I doubt that the Berlin-based duo of Bernd Jestram and Ronald Lippok had this in mind as they were writing and producing, but the schism in their collective sensibility is evident, and neatly summed up in the relationship between Spider Smile‘s first two tracks. “Shirley Temple” is an ominous, plodding opener, which rides a descending bass-line to nowhere in the company of twitching, neurotic orchestration. It is the disclosure of something menacing which remains unnamed. Without a word it suggests a problem without resolution. The next track, “World of Things to Touch” revels in lightness and discordance, evincing a thoroughgoing ambivalence toward its eponymous subject matter. Lyrically, it is treated as disruptive in the verses, but the way it is sung in the chorus makes it seem altogether more innocent, natural if problematic. The vague dread of “Shirley Temple” gives way to focused, studied ambivalence.
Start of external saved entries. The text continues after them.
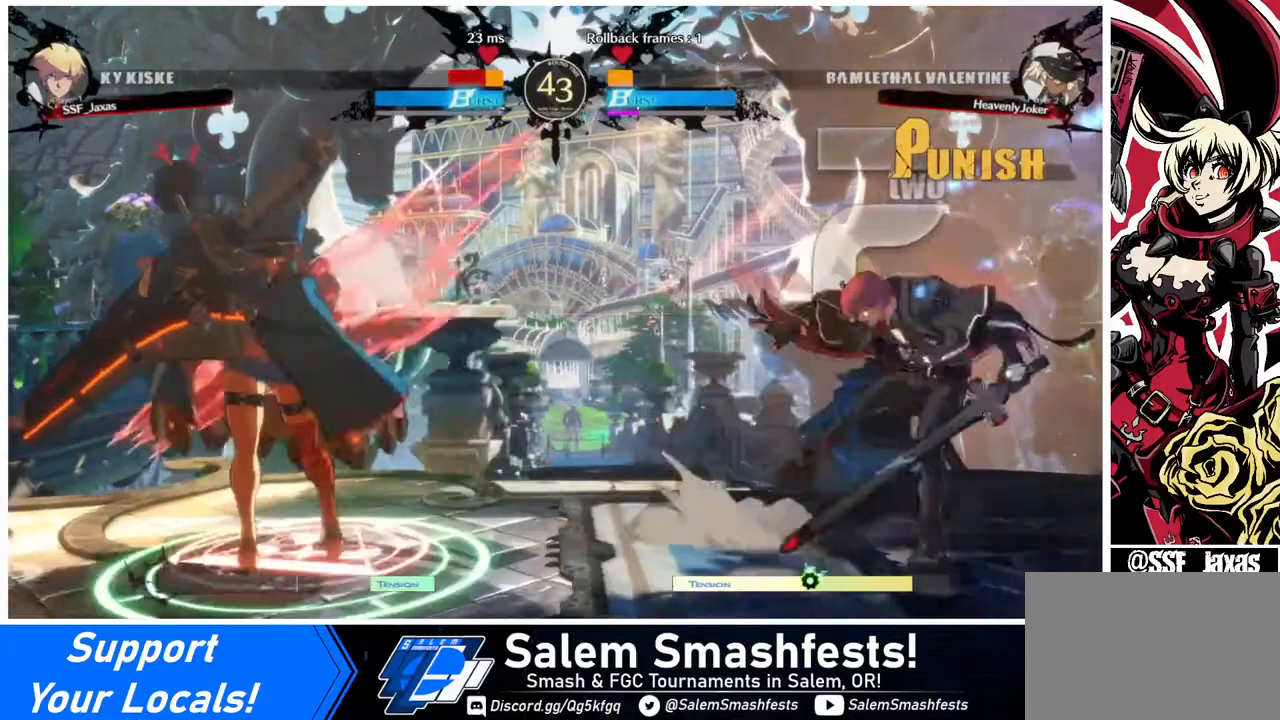
{"buttons": ["DPAD_DOWN", "DPAD_RIGHT"], "events": []}
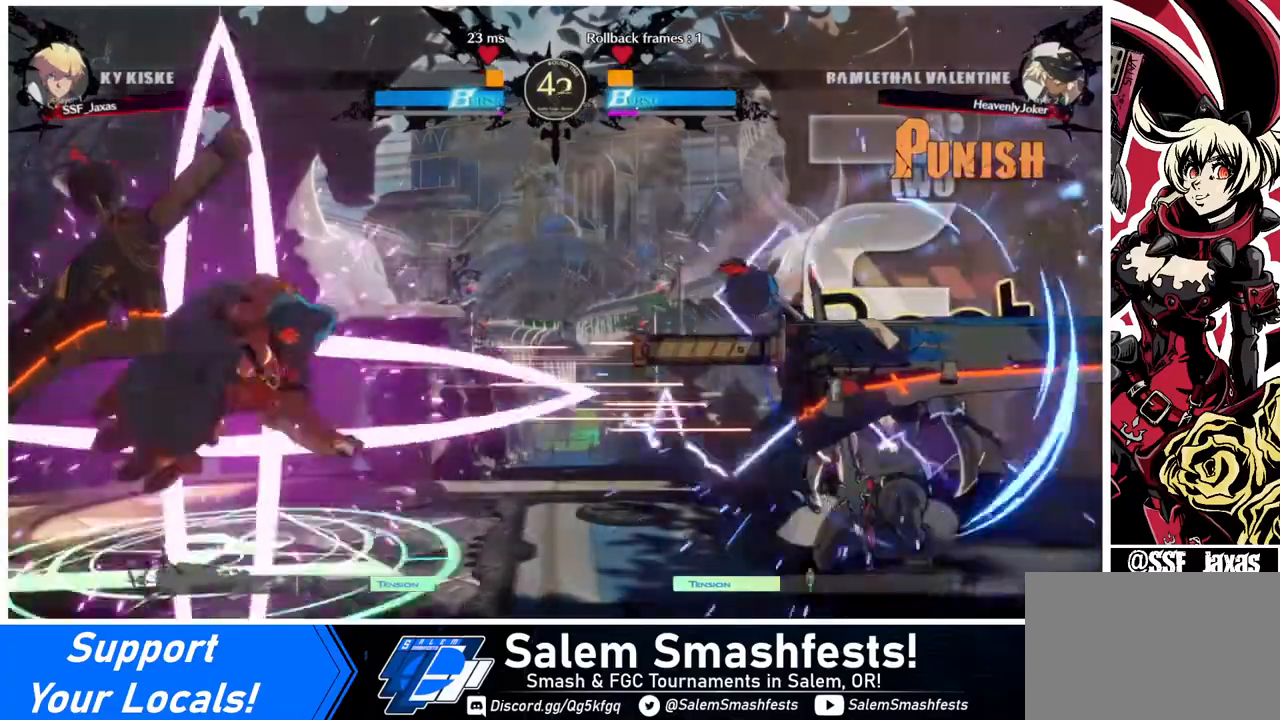
{"buttons": ["DPAD_DOWN", "DPAD_RIGHT"], "events": []}
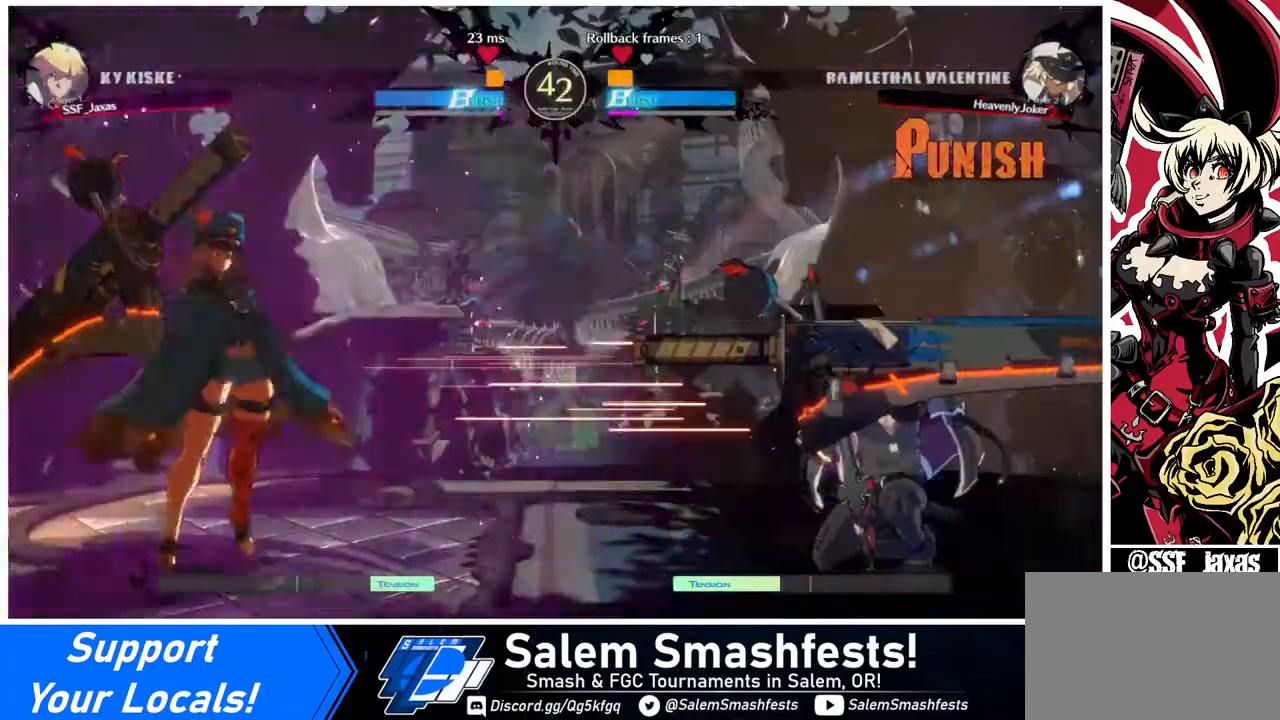
{"buttons": ["DPAD_LEFT"], "events": [[160, "DPAD_DOWN", "up"], [200, "DPAD_RIGHT", "up"], [280, "DPAD_LEFT", "down"], [320, "DPAD_LEFT", "up"], [360, "DPAD_LEFT", "down"]]}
These are the two postures that Tarwater adopts on Spider Smile. The relationship between the two is what binds it together as an album. That the first dose of dread is delivered in a package labeled “Shirley Temple” evinces Tarwater’s quirky fascination with America, more past than present. “Roderick Usher” is another instrumental track, though one far more pensive than menacing. It suggests the boundlessness of purgatory rather than an impendent hellishness. Little Shirley Temple is aligned with the latter, a soundscape reverberating with the inflamed gloom of Edgar Allen Poe, while his doomed Usher is cast into spectral space, one not without an infusion of warmth. The tone of the first is disturbed, the second, melancholic. There is a vast chasm separating the two.
“When Love Was the Law in Los Angeles” is a more nuanced expression of Tarwater’s attitude toward America as something both fallen and changeable. Love is certainly no longer the law in Los Angeles—if it ever was—but in their assertion that there was a time when it was, they seem to disclose a belief that it can be again. While “Shirley Temple” picks at the darkness beneath America’s most innocuous images of itself and “Roderick Usher” unearths the notes of grace amidst its homespun horrors, “Los Angeles” evokes an America that was and was not, one that exists solely as image to a generation that aligns it with decadence and avarice.
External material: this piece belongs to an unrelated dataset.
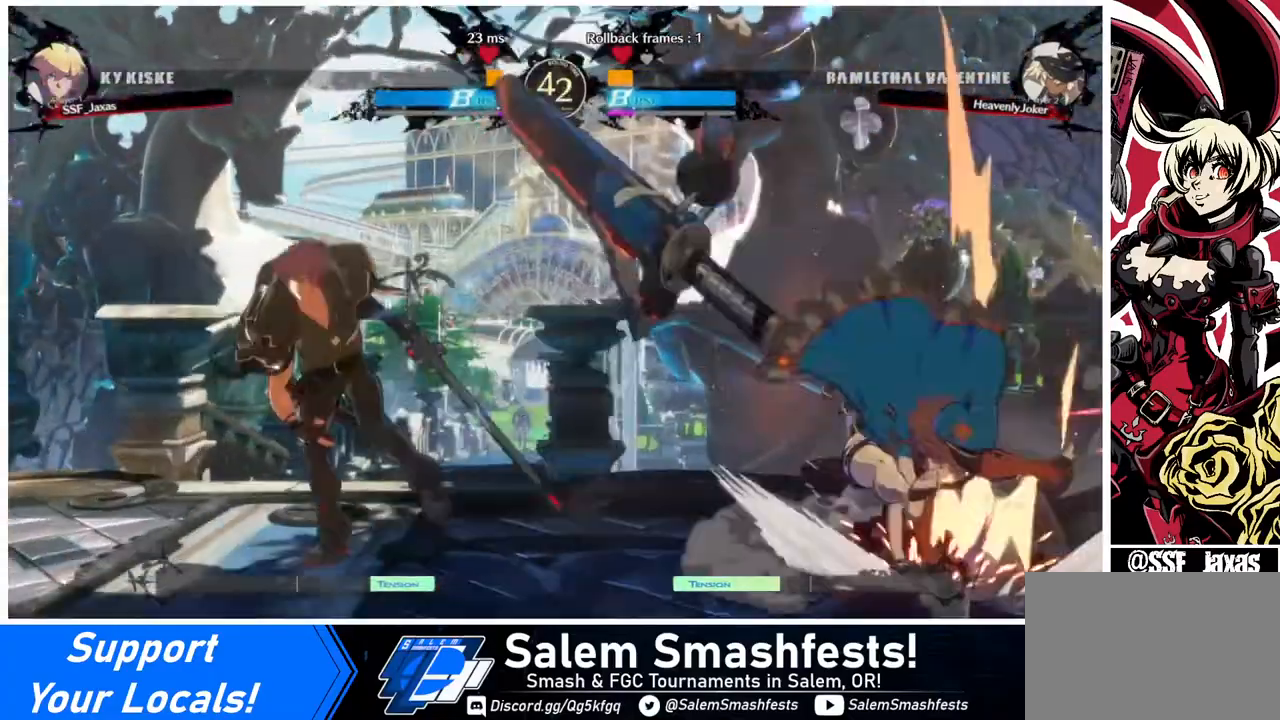
{"buttons": ["DPAD_LEFT"], "events": [[120, "DPAD_RIGHT", "up"], [320, "DPAD_LEFT", "down"], [400, "DPAD_LEFT", "up"], [480, "DPAD_LEFT", "down"]]}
Similarly, a song like “Easy Sermon” shows the band at its best and poppiest, crafting breezy, lightly-layered songs centered around evocative, associative lyrics sung in a subtly effecting monotone. There are misses as well. Focused too heavily upon an anchor of a refrain, “A Marriage in Belmont” comes off seeming plastically histrionic. But Tarwater has a sort of lo-fi charm and wed to their passion for using the studio as an instrument it makes them engaging. And, it is nice to hear thoughtful commentary, some of it wordless, on America from outsiders these days, free from ideology, bitterness or uncritical approval.